In nearly every shutdown, the two parties disagreed on issues related to levels of funding or how federal spending would be used. These were differences of opinion directly related to budget negotiations. In almost every situation, there was an actual negotiation and each side compromised to find a solution. It required a government shutdown, but the structure for negotiations always existed as the initial starting positions for each party were related to federal spending.

There were a couple of occasions where that was not the case, such as when Democrats attempted to enact a Civil Rights law in 1984 and ensure that the FCC enforced the “Fairness Doctrine” in 1987. However, the party looking to use a government shutdown to legislate always lost.
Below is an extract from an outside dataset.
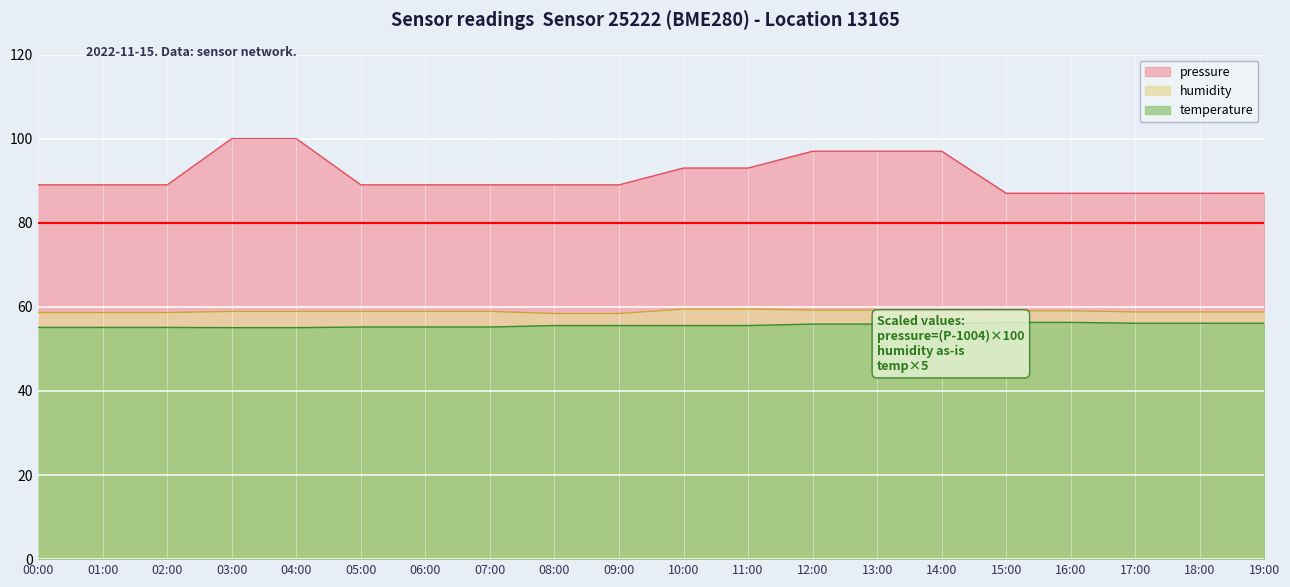

The value of humidity at 16:00 is 41.1. True or false?

False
Democrats eventually relented on the Civil Rights legislation and the “Fairness Doctrine.” This doesn’t mean that it’s impossible to enact legislation unrelated to federal spending during a government shutdown, but it has never succeeded before. The main reason for that is that negotiations over funding the government are supposed to be just that. They aren’t supposed to be a place where one party can extort the other.

Yet, this is what House Republicans are trying to do. They are trying to force the Administration to delay or defund Obamacare in order to fund the government at a level that everyone agrees on. When a final agreement is reached (or Republicans relent), the CR will almost certainly be set at $986 billion. Republicans aren’t concerned about spending levels. They are using the government shutdown to legislate. This is exactly what President Obama said in his remarks earlier today as well.
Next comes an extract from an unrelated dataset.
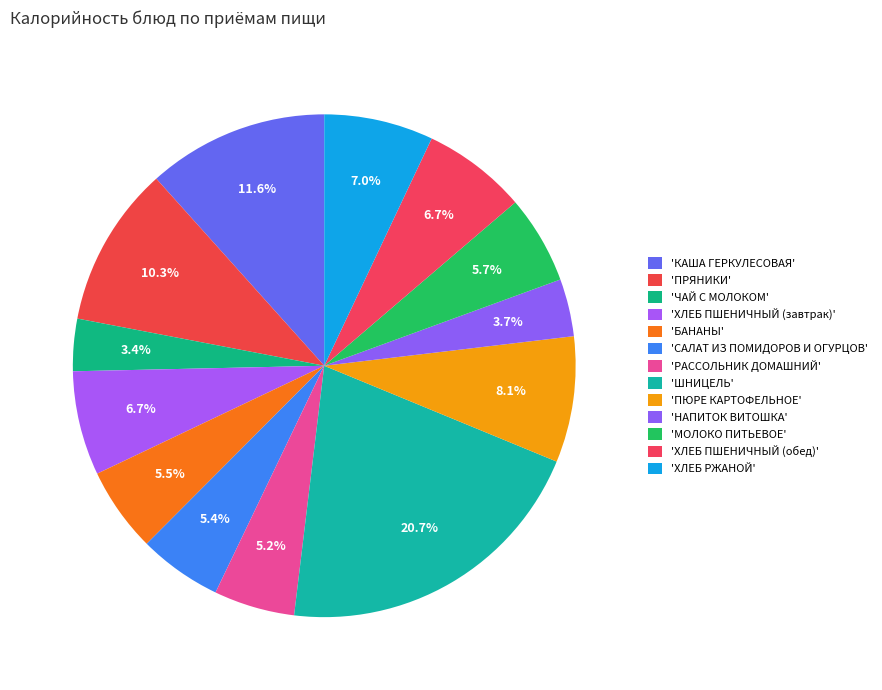

How many segments does this pie chart have?

13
“No, this shutdown is not about deficits,” he said. “It’s not about budgets. This shutdown is about rolling back our efforts to provide health insurance to folks who don’t have it. It’s all about rolling back the Affordable Care Act.”

Fortunately, Americans seem to be well aware of what Republicans are trying to do and are wholeheartedly rejecting it. A Quinnipiac Poll today found that 72% of respondents disapprove of Congress using a government shutdown to block Obamacare. Just 22% approve of the tactic. This is in stark contrast to the overall approval rating of the law, which sits at -2% (45% in favor, 47% opposed). That demonstrates that Americans disapprove of the Republican’s tactic of using a government shutdown to legislate.
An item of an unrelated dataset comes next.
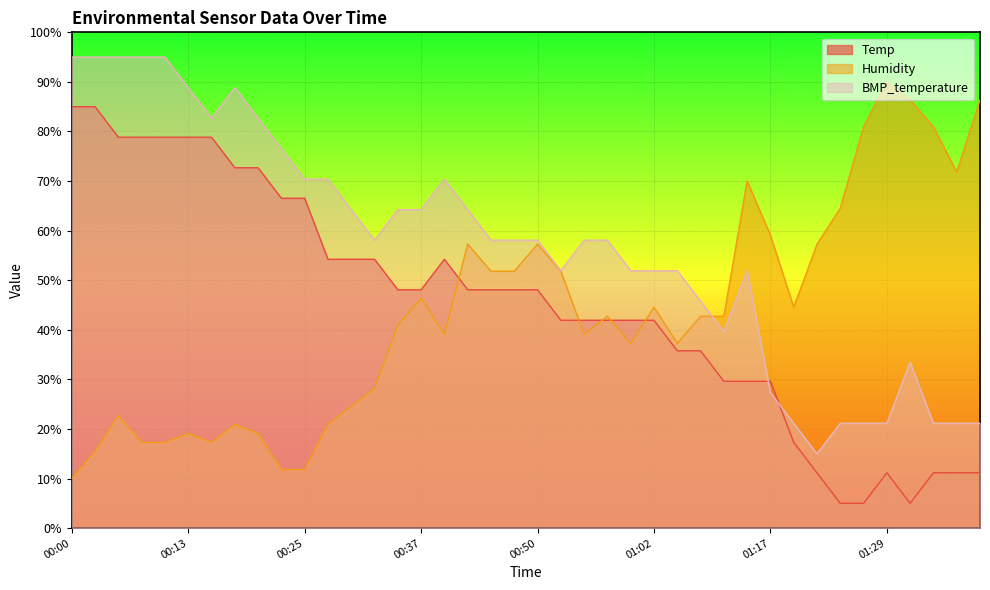

Where is the first local maximum for Temp?

00:40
If the numbers were reversed, Democrats would face political pressure to adjust the law. It would alter the dynamics of government spending negotiations forever – allowing the party not being blamed for the shutdown to enact legislation via extortion. That’s not a proper way for our government to function. By overwhelmingly rejecting the Republican’s strategy, Americans are sending a message loud and clear: using a government shutdown to legislate is not acceptable. Hopefully, Republicans get the message soon enough.